[FRIAM] Liberal dilemmas

Frank Wimberly wimberly3 at gmail.com
Wed Sep 1 18:36:19 EDT 2021


Yeah, cowboys mostly do the same things in the same way as always.

---
Frank C. Wimberly
140 Calle Ojo Feliz,
Santa Fe, NM 87505

505 670-9918
Santa Fe, NM

On Wed, Sep 1, 2021, 4:34 PM Marcus Daniels <marcus at snoutfarm.com> wrote:

> Welfare ranchers, indeed.   The rest of us have to constantly modernize
> our skills..  But freeloading off the public land and environment that’s
> “multigenerational” and must be preserved?  Why?
>
>
>
> Marcus
>
>
>
> *From:* Friam <friam-bounces at redfish.com> *On Behalf Of *Frank Wimberly
> *Sent:* Wednesday, September 1, 2021 3:17 PM
> *To:* The Friday Morning Applied Complexity Coffee Group <
> friam at redfish.com>
> *Subject:* Re: [FRIAM] Liberal dilemmas
>
>
>
> I owned 40 acres in Torrance County, NM which was adjacent to a national
> forest.  Ranchers were charged $1.21 per acre per year to use the NF land
> for grazing.  I could have made $48 per year by charging a little less than
> the feds.  My property taxes were $40 per year.
>
> ---
> Frank C. Wimberly
> 140 Calle Ojo Feliz,
> Santa Fe, NM 87505
>
> 505 670-9918
> Santa Fe, NM
>
>
>
> On Wed, Sep 1, 2021, 1:50 PM Marcus Daniels <marcus at snoutfarm.com> wrote:
>
> Dave wrote:
>
> < More significant: I have had my curricular materials censured and have
> had my job threatened on a number of occasions because it was deemed
> inconsistent with liberal values. Ironically, many of these events occurred
> when I was teaching at a Catholic university where I could, with impunity,
> challenge religious orthodoxy, but not liberal woke snowflake orthodoxy. I
> was once censured by the University of Wisconsin HR department because a
> female student filed a sexual harassment complaint because I had a meeting
> with her in my office where I had three Salvador Dali prints on my wall and
> "she was forced to look at breasts the entire meeting." Her complaint was
> upheld because neither the content of the Dali prints nor my intent or
> rational for having them in my office mattered — only her subjective
> feelings.
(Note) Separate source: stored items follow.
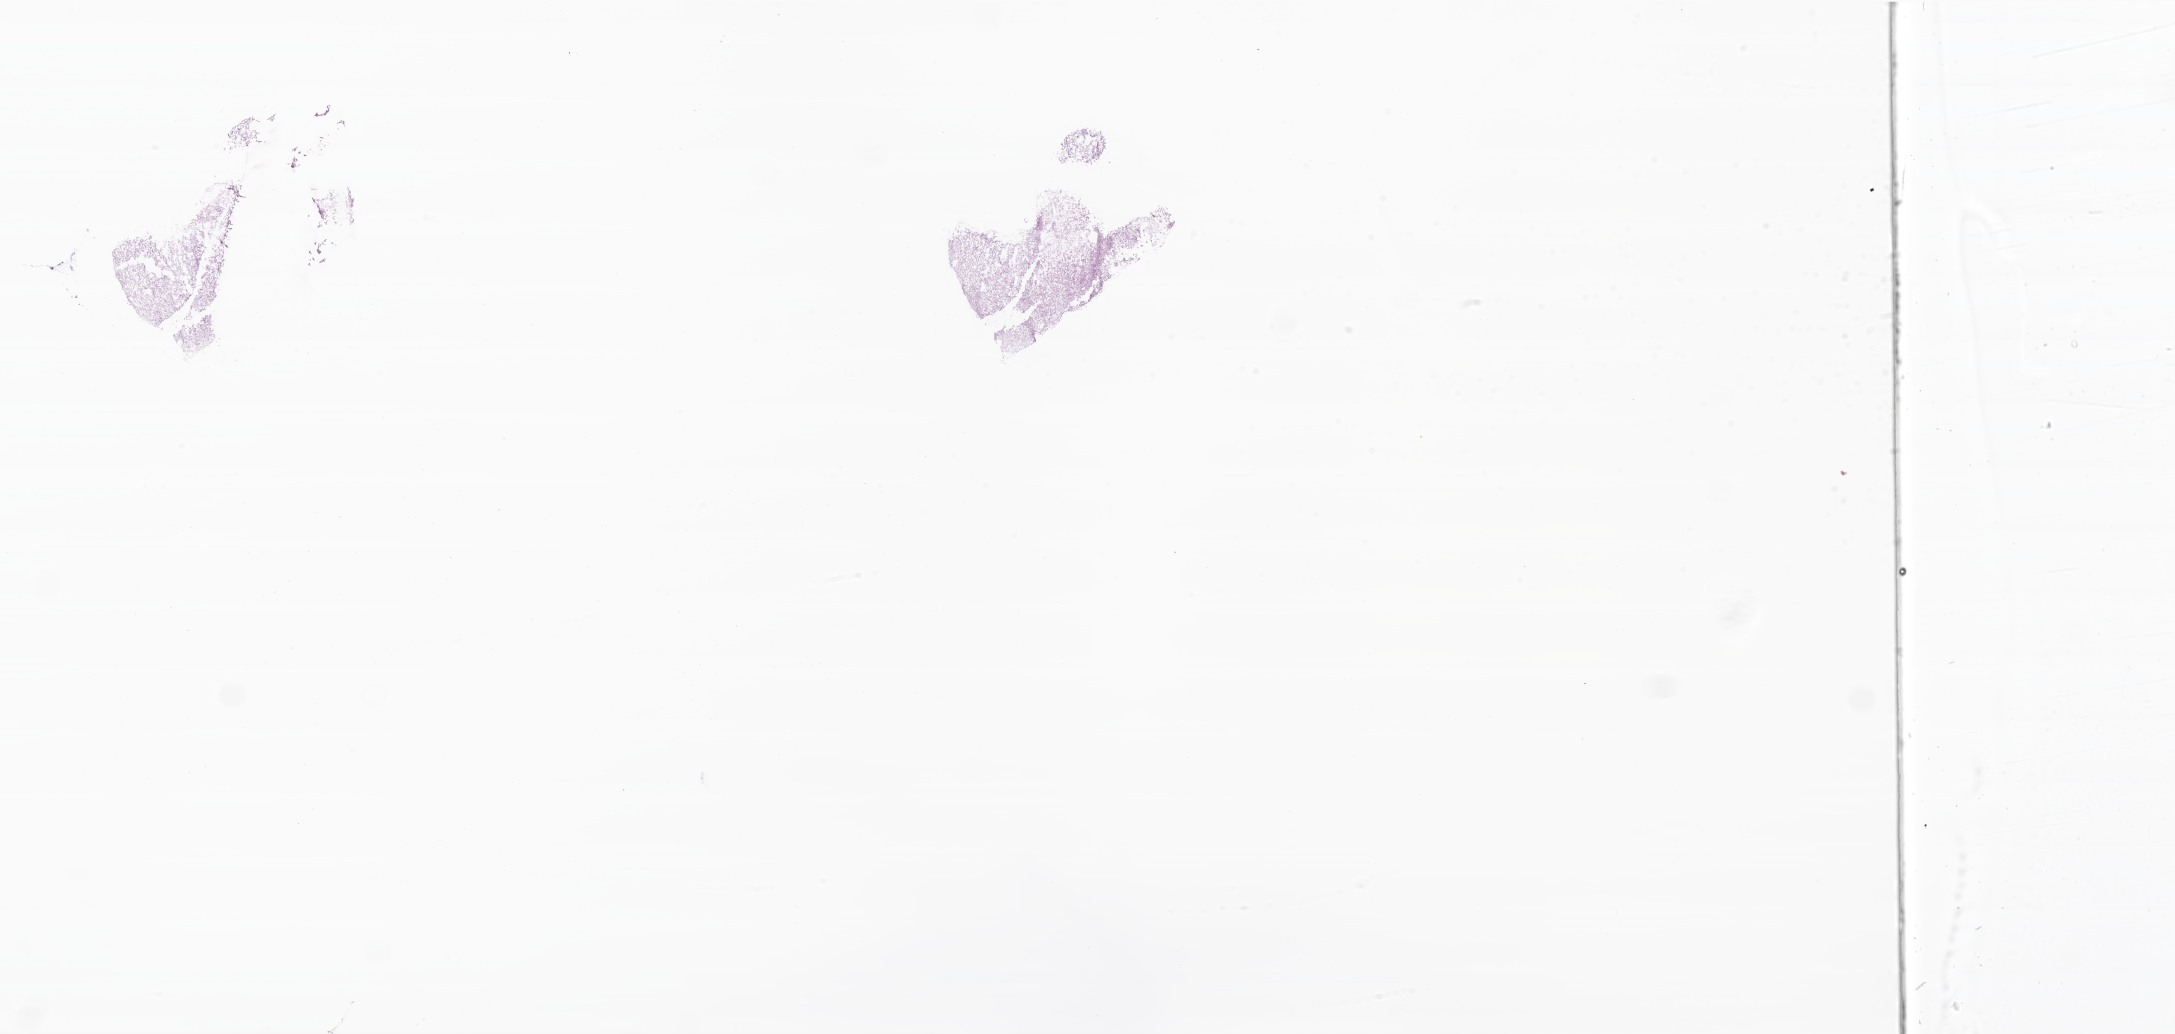
Whole-slide image, haematoxylin and eosin stain of tumor tissue from the brain, a low-resolution overview of the entire scanned area, about 36.7 x 17.4 mm, frozen section (OCT-embedded). Female patient, age 123 months (10 years 3 months).
• recorded diagnosis: Glioma, malignant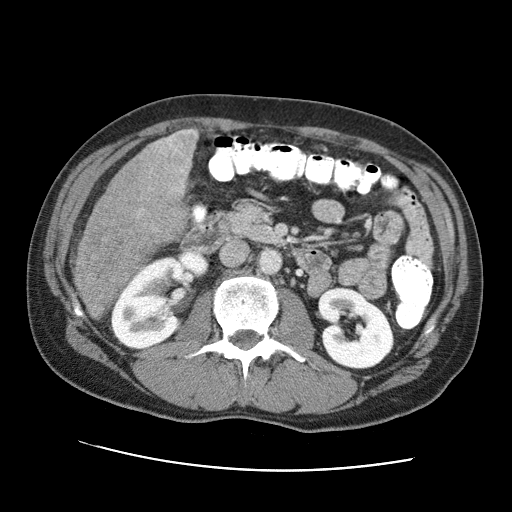
Contrast-enhanced abdominal CT (liver protocol), one axial slice. Slice 23 of 95 in the series (ordered by position). Reconstruction kernel STANDARD. 120 kVp. One of 2 acquisitions stored at this slice position. Soft-tissue window (W 400 / L 40 HU). 2.5 mm slice thickness. 512 × 512 image matrix, field of view 360 × 360 mm. From the clinical record (not read from this slice): diagnosis: hepatocellular carcinoma (patient treated with transarterial chemoembolisation; whether this scan precedes or follows treatment is not stated here); TNM stage (as recorded): Stage-IVA; Child-Pugh class: A.
Annotated regions visible in this slice (semi-automatic segmentation, software-assisted and operator-edited):
- liver parenchyma outside the tumour (the mass and vessels are separate outlines, so this box may not span the whole liver): bounding box <78,128,198,303> (left, top, right, bottom; pixels)
- mass: <73,128,197,322>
At Highlands I was forbidden to offer Honors courses or any
> opportunities to earn extra credit in a class by tackling extra hard
> problems (these were software courses) because doing so was racist and
> unfair — simply because more non-Hispanic students obtained the extra
> credit or the honors designation. >
>
> So the university had the expectation that before advanced classes could
> be offered, there needed to an unbiasing of the candidate pool for those
> classes by adequately training everyone (every demographic) that was
> potentially feeding in to them?  Ok.  If the university wants to do this,
> or incentivized to do this, it is really just a matter of private/public
> strategy.   If you don't want to work for a university that has this "fair"
> strategy, then don't.    As for subjecting young students to strange
> imagery, I can see why one would not want to do that.  Just as it would
> strange for a female professor to dress like a hooker.   Organizations can
> have dress codes.   Don't be a fool, universities are just another kind of
> business.  You mess with the business, you will have a problem.  It would
> be better if your department heads were "upstanders" and just said, "Hey
> Dave, how is this art helping your students?"
>
> < Not personal, but a relative: multi-generational ranch with Federal
> grazing right. Hundreds of thousands of dollars over the years were spent
> enhancing the Federal land, containment ponds for water that reduced
> erosion and flash flooding without diminishing runoff contribution to
> watershed; planting of native grasses, elimination of  deadwood, etc. etc.
> End result was the ability to safely and sustainably graze X number of
> cattle. About five years ago, BLM issued a new policy dictating the maximum
> carrying capacity of Federal lands. The math was based on lowest common
> denominator. The policy was, at the behest of preservation groups, written
> with the specific intent to minimize and eventually eliminate the use of
> public lands for grazing. (Also mining and motorized recreational vehicle
> use.) Bottom line, allotment was taken away because it violated the numbers
> — not because there was any evidence of actual harm. >
>
> I'm a taxpayer.  Why should I want off road vehicles or cows on federal
> land?  I don't care about either of those things.   This is a weird
> entitlement that these folks have in mind.  As far as I was concerned the
> Bundy principals in Oregon deserved to be met by A-10s.